The Vehicle-Grid Integration Council highlights DGEM as independent confirmation that managed EV charging can materially reduce distribution system costs and protect ratepayers. The Council emphasizes that DGEM’s modeled savings depend on active, not passive, load management and notes the gap between modeled outcomes and existing rates or programs capable of delivering that level of participation.

The Council urges the Commission to expand managed-charging initiatives and to extend DGEM in future iterations to account for bidirectional charging and vehicle-to-grid capabilities, which could further reduce localized peak demand and defer infrastructure upgrades.

ENVIRONMENTAL DEFENSE FUND

Environmental Defense Fund similarly views DGEM 2025 and the utilities’ Electrification Impact Studies Part 2 reports as mutually reinforcing rather than conflicting. EDF acknowledges the wide variation in cost estimates across studies, particularly with respect to secondary distribution infrastructure, but argues that these differences reflect methodological uncertainty rather than analytical failure.

Environmental Defense Fund urges the Commission to focus on directional consistency rather than precision at this stage. Across all studies, Environmental Defense Fund notes a shared conclusion: preparing the grid for electrification will require substantial investment, but pairing load growth with effective load management (especially managed EV charging) can yield net benefits for ratepayers and place downward pressure on rates over time.

INSTANT ANALYSIS

Parties' comments reveal agreement that DGEM 2025 is a credible, independent assessment showing managed electrification (especially EV charging) can substantially reduce future distribution costs.

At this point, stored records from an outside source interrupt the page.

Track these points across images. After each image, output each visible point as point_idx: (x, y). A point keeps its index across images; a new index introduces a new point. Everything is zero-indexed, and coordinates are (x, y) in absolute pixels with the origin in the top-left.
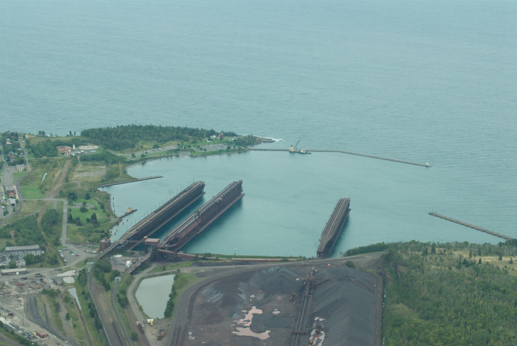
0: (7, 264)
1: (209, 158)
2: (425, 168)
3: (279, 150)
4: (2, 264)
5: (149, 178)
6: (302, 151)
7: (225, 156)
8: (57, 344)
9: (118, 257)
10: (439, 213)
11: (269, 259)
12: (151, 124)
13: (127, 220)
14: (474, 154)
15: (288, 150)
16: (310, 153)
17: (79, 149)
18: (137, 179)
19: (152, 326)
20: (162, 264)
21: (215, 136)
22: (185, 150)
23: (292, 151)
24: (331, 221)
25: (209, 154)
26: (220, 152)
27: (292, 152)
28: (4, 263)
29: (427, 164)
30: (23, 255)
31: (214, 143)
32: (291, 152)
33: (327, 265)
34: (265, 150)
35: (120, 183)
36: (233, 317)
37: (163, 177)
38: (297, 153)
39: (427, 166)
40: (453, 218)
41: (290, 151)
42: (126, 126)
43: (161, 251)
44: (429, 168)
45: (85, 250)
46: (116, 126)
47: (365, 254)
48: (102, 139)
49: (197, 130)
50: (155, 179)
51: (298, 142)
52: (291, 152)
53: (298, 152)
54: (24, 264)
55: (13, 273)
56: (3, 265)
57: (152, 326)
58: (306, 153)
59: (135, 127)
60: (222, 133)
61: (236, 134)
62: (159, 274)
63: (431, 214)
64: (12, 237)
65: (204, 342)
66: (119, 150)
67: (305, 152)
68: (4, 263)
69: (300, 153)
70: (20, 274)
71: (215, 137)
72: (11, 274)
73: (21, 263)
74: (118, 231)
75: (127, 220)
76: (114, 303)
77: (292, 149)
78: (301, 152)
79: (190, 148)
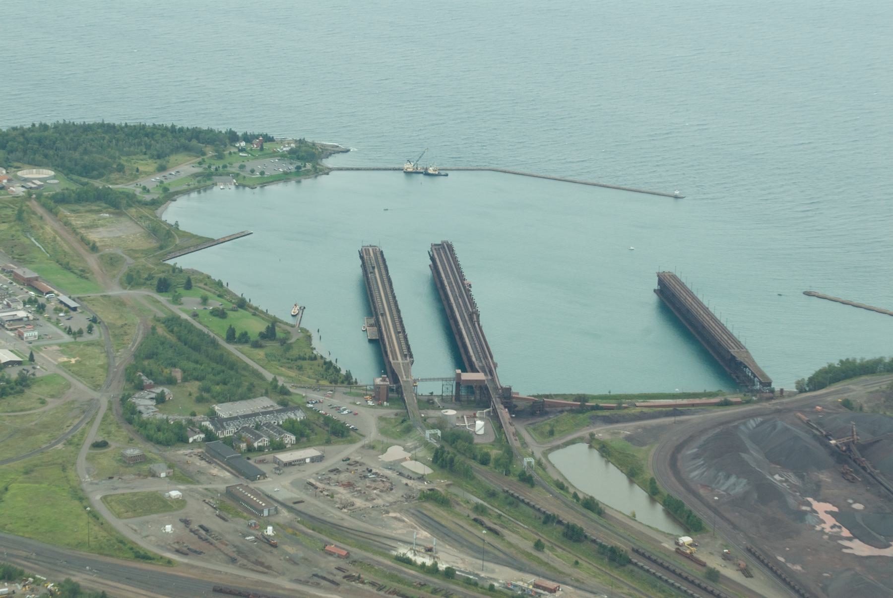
2: (672, 199)
5: (234, 237)
6: (431, 171)
7: (292, 185)
8: (144, 539)
11: (704, 400)
12: (103, 121)
13: (318, 331)
14: (793, 173)
16: (447, 175)
17: (17, 175)
18: (213, 240)
21: (244, 143)
25: (272, 182)
26: (285, 177)
27: (411, 173)
29: (677, 192)
31: (253, 157)
32: (408, 173)
33: (815, 408)
34: (358, 169)
37: (252, 233)
38: (421, 175)
39: (676, 197)
40: (867, 303)
41: (405, 170)
42: (120, 126)
43: (552, 402)
44: (679, 200)
46: (207, 128)
48: (58, 155)
49: (143, 127)
50: (246, 237)
52: (408, 173)
53: (422, 173)
54: (293, 439)
55: (300, 461)
56: (259, 444)
58: (439, 175)
59: (109, 128)
63: (808, 294)
66: (100, 176)
67: (437, 173)
69: (427, 174)
70: (313, 462)
75: (318, 331)
77: (409, 167)
78: (430, 172)
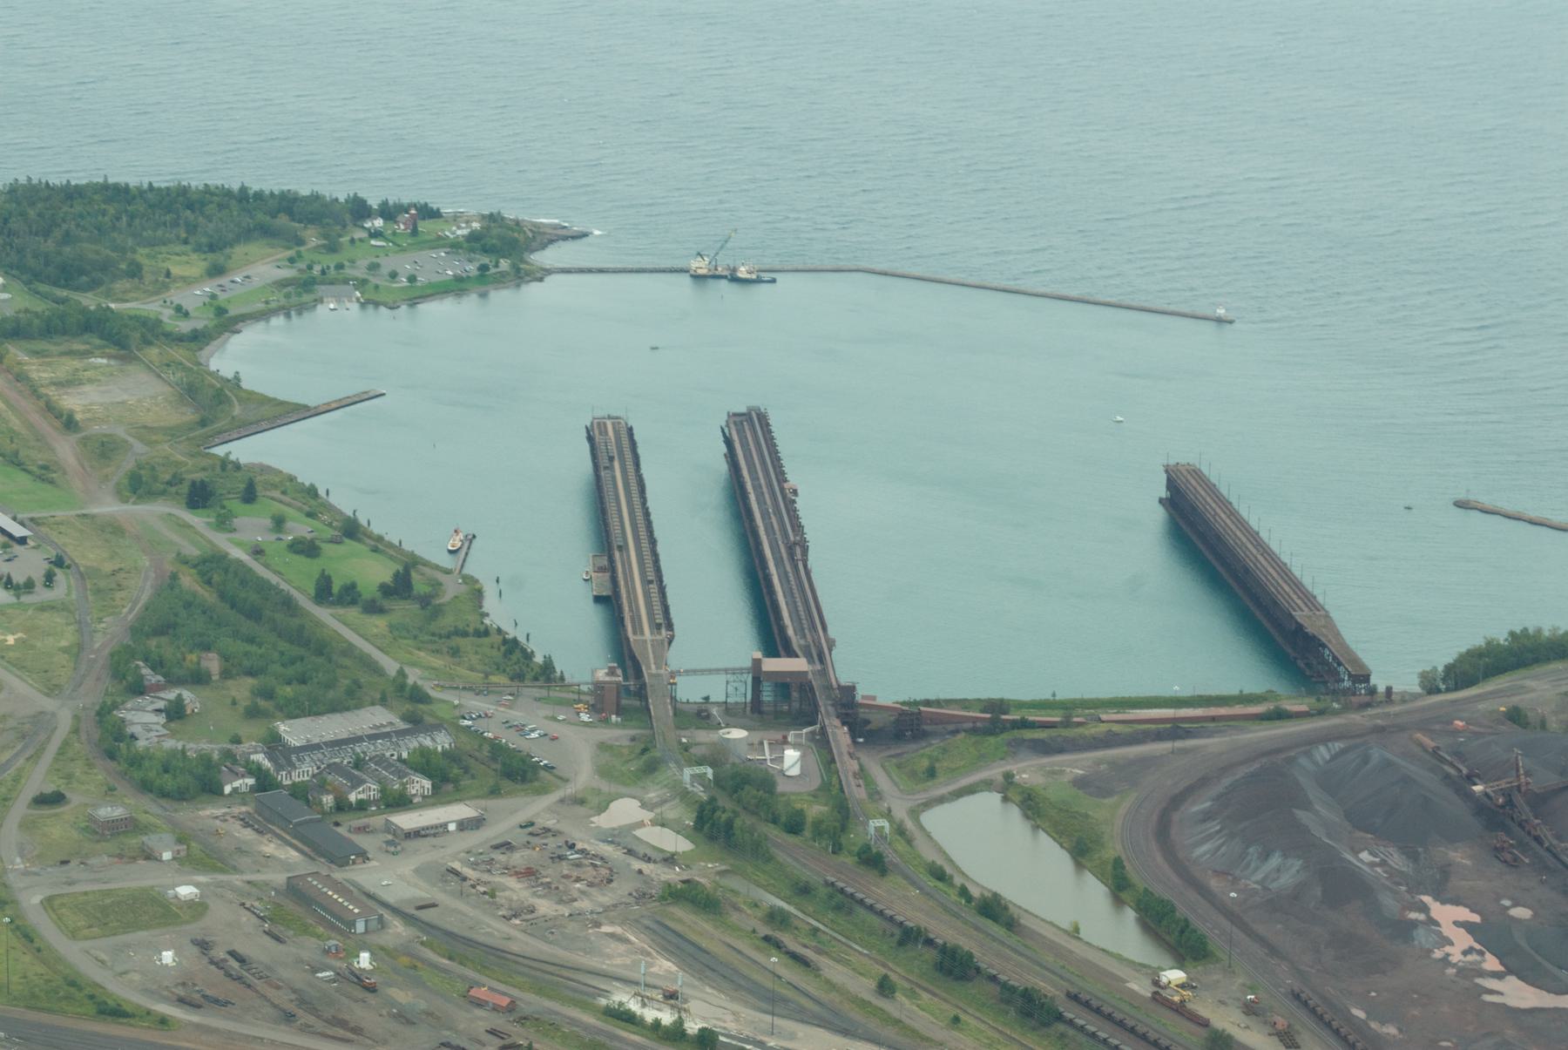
0: (372, 793)
1: (426, 308)
2: (1209, 327)
3: (631, 271)
4: (354, 793)
7: (471, 302)
9: (735, 740)
10: (1486, 500)
11: (1238, 710)
15: (687, 271)
18: (306, 408)
19: (381, 1015)
20: (892, 752)
22: (325, 279)
23: (700, 272)
24: (1273, 559)
27: (704, 277)
28: (361, 789)
29: (1221, 312)
30: (395, 753)
33: (1452, 723)
35: (264, 425)
36: (1416, 942)
39: (1220, 321)
41: (692, 273)
45: (550, 713)
47: (1523, 672)
51: (719, 245)
52: (697, 278)
54: (426, 786)
55: (437, 827)
56: (361, 796)
57: (381, 1015)
58: (759, 281)
60: (413, 212)
61: (438, 209)
62: (950, 793)
63: (1461, 505)
64: (214, 678)
65: (1449, 1041)
66: (93, 285)
68: (363, 791)
69: (734, 279)
70: (461, 830)
71: (382, 224)
72: (432, 832)
73: (417, 786)
74: (518, 627)
76: (971, 920)
77: (700, 266)
78: (740, 275)
79: (341, 271)
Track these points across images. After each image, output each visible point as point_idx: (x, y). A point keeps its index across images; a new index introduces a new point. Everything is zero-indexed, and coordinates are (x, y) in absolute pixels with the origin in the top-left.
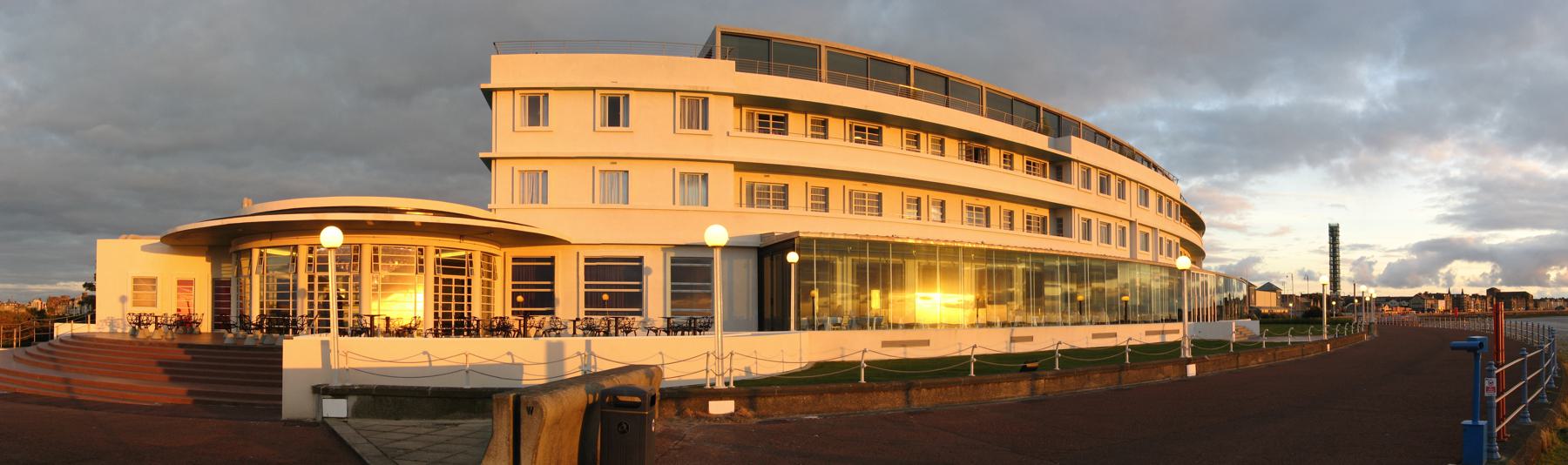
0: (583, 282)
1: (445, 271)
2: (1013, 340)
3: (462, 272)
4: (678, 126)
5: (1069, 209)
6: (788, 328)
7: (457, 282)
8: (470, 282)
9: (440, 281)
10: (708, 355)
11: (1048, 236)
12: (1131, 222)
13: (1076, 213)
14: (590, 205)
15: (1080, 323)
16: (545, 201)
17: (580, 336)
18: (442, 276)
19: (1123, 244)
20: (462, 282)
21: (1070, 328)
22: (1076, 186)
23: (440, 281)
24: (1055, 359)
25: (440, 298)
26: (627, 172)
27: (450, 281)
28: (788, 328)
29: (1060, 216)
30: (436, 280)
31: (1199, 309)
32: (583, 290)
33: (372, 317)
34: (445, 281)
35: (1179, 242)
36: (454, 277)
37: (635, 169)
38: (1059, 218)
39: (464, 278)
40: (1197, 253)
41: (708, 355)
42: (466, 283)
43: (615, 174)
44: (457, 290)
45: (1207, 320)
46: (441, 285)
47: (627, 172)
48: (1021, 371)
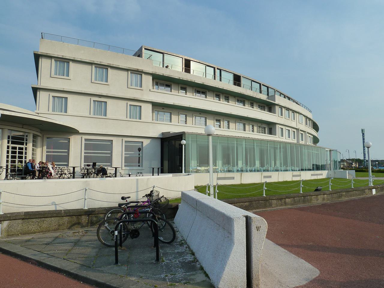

Consumer and clean-energy stakeholders view the study as evidence that unmanaged, capital-heavy planning is avoidable and that active load management could deliver billions in avoided upgrades through 2040.

Despite methodological disagreements, all parties (including the utilities) acknowledge that managed EV charging represents a critical cost-control lever. Environmental Defense Fund's analysis emphasizes this cross-cutting consensus: DGEM, PG&E, SCE, and SDG&E all identify transportation electrification paired with demand flexibility as essential to realizing ratepayer benefits. The debate is not on whether managed charging matters, but on what degree of participation is achievable and how quickly programs can scale to meet modeled assumptions.

Utilities accept DGEM’s directional value but resist its use as a planning constraint, arguing it abstracts away local engineering realities and should not override Electrification Impact Studies Part 2 forecasts. The main dispute centers on secondary distribution costs, where DGEM’s lower estimates clash with much higher utility projections.

How the Commission resolves this (treating DGEM as a benchmark or a sensitivity exercise) will determine whether managed electrification meaningfully restrains future capital spending.